Para se entender os atuais episódios dessa novela, porém, é necessário voltar a seus capítulos iniciais.
Corroído por denúncias de corrupção, com a base parlamentar enfraquecida e desorganizada pelas denúncias do mensalão, o governo federal enviou um peça orçamentária que conseguiu desagradar aliados e oposição. O orçamento fixava um valor para o salário mínimo, quando todos sabiam que o valor seria outro; tratava como causa menor a restituição aos estados exportadores, quando era notório que os governadores iriam pressionar por um valor significativo.
A peça, capenga, foi enviada então a Comissão Mista de Orçamento, onde a debilidade governista e sanha eleitoral de setores de oposição garantiram corpo a um enredo de tragicomédia.
Quando o relator Carlito Merss (PT-SC) conseguiu fixar o novo mínimo em R$ 350 e analisar os milhares de destaques apresentados em separado pelos membros da comissão, restava ainda equacionar a disputa entre governadores e equipe econômica. Em um mesmo dia de votação, R$1,8 bilhão foi tirado dos estados, repassado aos estados e retirado novamente.
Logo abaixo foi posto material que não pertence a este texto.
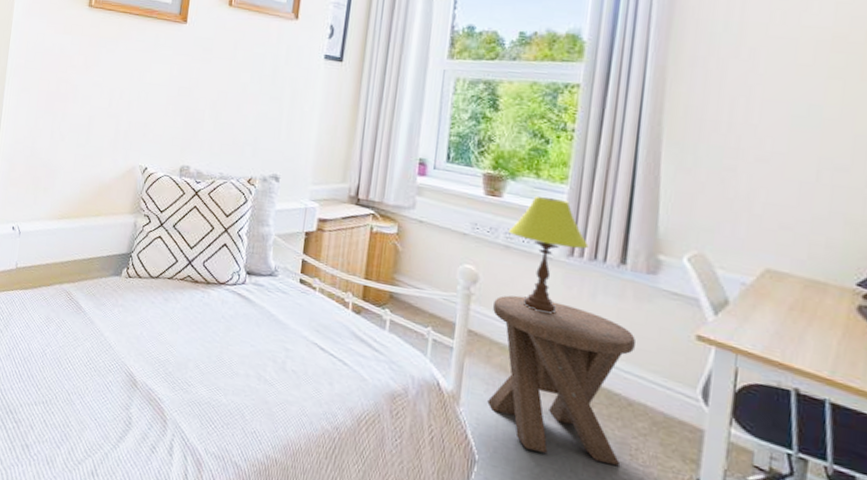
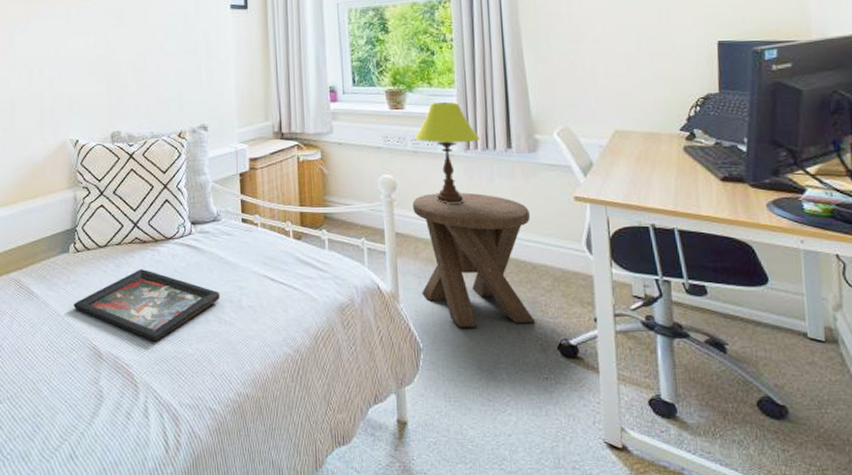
decorative tray: none [117,307,265,383] -> present [73,269,220,342]

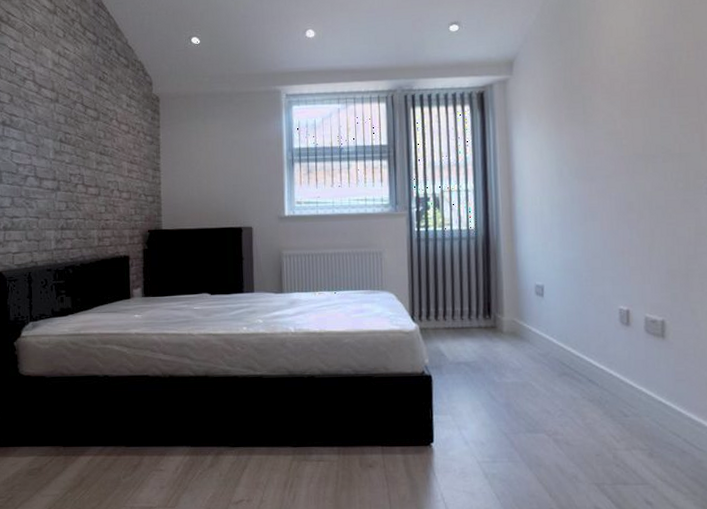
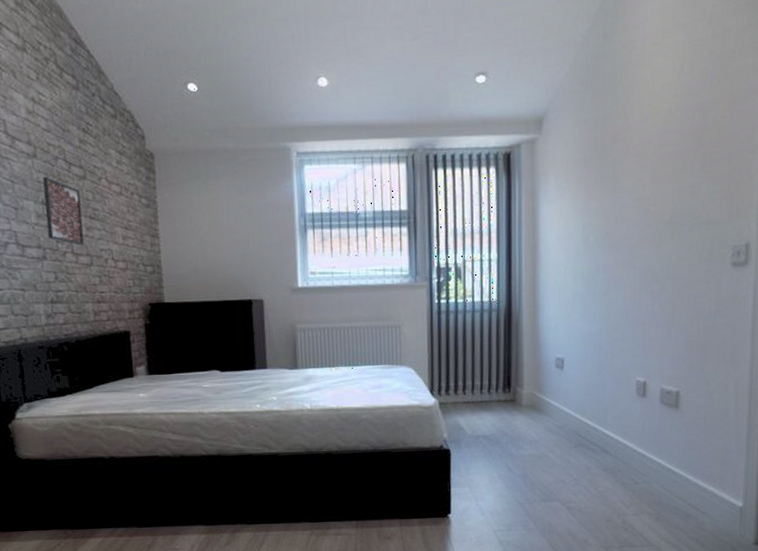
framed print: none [62,118,94,178] -> present [43,176,85,245]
A bizarrice do episódio fez o presidente da Comissão de Orçamento, senador Gilberto Mestrinho (PMDB-AM) ameaçar deixar o cargo. "Estamos prejudicando a sociedade, os estados, os municípios e o próprio governo."
Perto do fim
No final de março, finalmente, a comissão aprovou a peça. Na semana passada, a novela do orçamento parece ter atingido seu ponto alto. Planalto e estados fecharam acordo quanto ao ressarcimento da Lei Kandir, abrindo espaço para a votação em plenário, o que deve acontecer nesta semana. Com a aprovação, o governo terá o dinheiro necessário para inaugurar o que pretende em um ano de eleições e a oposição deverá utilizar o episódio para atacar Lula. A novela pode chegar ao fim, mas bem longe de um final feliz.